Albo alludes, here to the Jewish tradition of naming newborns after deceased relatives in order to preserve their memories and provide a sense of continuity in life.

The fragility of life, even when it is spared, pulses throughout these poems as well. "Water Babies," a poem about the poet's children, concludes:

     When they are near
     water, I keep a close eye.

The line break on "near" brings emphasis to that word and its implications of vulnerability for both parent and child. A similar observation is at the heart of her poem, "Little Kids, Little Problems."

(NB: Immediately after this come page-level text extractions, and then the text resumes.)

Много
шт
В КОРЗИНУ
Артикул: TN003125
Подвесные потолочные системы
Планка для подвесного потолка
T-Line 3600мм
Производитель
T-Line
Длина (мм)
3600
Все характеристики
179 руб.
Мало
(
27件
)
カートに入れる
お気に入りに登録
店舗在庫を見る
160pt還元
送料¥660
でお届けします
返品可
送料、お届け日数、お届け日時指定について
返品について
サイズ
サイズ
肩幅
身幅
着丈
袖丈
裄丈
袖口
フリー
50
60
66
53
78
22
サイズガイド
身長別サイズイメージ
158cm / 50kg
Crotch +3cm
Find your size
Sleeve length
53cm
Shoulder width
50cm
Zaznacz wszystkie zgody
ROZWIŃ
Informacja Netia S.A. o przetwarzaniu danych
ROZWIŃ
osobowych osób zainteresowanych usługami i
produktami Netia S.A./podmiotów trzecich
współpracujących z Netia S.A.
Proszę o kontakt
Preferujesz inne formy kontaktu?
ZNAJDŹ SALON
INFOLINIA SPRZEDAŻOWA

"Listening from a Safe Distance" likewise centers in the ever-near threat of violence and death. While the main action of the poem takes place poolside in a Florida backyard, Albo notes:

              In the Middle East,
     rockets and bombs explode
     in Lebanon and Israel.
     My brother-in-law's nephew
     moved to Tel Aviv today with
     a young wife an infant son.

A couple of poems also deal with the tragedy of the Holocaust, its pointlessness and enduring impact — "The Pianist, Final Scene" and "Terezin," a poem about a visit to one of the concentration camps near Prague. What is the impulse to preserve the names of all those who died, the narrator wonders, and notes the enduring sense of loss that this and any such tragedy brings. The poem ends with the image of an elderly woman on a videotape recounting her horrific days in Terezin, the onslaught of death and despair. "...the videotape is on a loop - she cannot stop telling her story."

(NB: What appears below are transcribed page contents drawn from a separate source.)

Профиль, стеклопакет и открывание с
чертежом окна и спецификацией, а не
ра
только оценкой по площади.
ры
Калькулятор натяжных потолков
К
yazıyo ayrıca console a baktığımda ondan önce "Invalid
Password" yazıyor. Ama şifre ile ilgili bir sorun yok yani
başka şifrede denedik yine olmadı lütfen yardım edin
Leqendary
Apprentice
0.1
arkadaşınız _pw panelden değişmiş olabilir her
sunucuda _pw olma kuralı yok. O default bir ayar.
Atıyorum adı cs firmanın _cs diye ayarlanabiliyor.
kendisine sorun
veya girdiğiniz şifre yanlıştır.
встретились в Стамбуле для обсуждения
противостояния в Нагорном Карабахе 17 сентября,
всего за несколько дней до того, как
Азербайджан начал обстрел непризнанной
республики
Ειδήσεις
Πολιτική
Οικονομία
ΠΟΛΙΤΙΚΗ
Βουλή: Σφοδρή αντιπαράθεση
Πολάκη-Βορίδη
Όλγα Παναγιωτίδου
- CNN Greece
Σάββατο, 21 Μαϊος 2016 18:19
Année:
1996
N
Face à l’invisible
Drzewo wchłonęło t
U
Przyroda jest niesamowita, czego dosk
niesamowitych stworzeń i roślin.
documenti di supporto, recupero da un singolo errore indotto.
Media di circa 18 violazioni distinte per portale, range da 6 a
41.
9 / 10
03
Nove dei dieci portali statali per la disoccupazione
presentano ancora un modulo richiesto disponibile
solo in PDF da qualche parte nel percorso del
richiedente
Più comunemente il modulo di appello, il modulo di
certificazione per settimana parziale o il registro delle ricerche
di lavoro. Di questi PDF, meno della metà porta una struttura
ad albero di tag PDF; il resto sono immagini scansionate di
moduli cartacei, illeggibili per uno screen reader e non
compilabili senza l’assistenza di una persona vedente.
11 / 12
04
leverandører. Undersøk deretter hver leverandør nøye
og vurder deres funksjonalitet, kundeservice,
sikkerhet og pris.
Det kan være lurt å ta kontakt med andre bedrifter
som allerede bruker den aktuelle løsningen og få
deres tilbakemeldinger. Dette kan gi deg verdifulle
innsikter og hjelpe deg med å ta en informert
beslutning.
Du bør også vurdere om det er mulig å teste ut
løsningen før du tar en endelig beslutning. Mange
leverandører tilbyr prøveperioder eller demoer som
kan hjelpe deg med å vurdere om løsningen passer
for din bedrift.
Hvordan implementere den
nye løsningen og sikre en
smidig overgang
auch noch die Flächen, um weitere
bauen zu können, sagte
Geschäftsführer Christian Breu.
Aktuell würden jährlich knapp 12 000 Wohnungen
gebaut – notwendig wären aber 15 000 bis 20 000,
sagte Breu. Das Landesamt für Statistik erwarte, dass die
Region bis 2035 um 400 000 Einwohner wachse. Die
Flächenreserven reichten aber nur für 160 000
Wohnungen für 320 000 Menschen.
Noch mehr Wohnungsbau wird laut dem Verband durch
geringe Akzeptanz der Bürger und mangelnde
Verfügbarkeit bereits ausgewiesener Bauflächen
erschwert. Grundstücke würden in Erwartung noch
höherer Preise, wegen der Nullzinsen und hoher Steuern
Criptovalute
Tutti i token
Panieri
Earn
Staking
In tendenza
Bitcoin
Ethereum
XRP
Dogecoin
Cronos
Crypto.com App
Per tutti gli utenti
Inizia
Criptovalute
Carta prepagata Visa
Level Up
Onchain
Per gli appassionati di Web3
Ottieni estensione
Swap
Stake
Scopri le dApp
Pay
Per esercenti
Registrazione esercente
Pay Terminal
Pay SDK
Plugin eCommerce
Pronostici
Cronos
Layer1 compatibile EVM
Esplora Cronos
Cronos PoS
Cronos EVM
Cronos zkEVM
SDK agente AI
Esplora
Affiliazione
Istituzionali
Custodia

The poems in Each Day More are somber, but they are wise, as in the reflections Albo writes in poems like "Tap-Tap" and "First Day of Summer, 2006." The spare, evocative lines also provide their own sense of solace by the sheer artfulness and gentle reflection with which they are written. As the very title of the collection suggests, a fullness of experience is achieved in time, and though "experience" often equals "loss" and "pain," it's what we accrue, what we hoard; it's what we have to hang onto.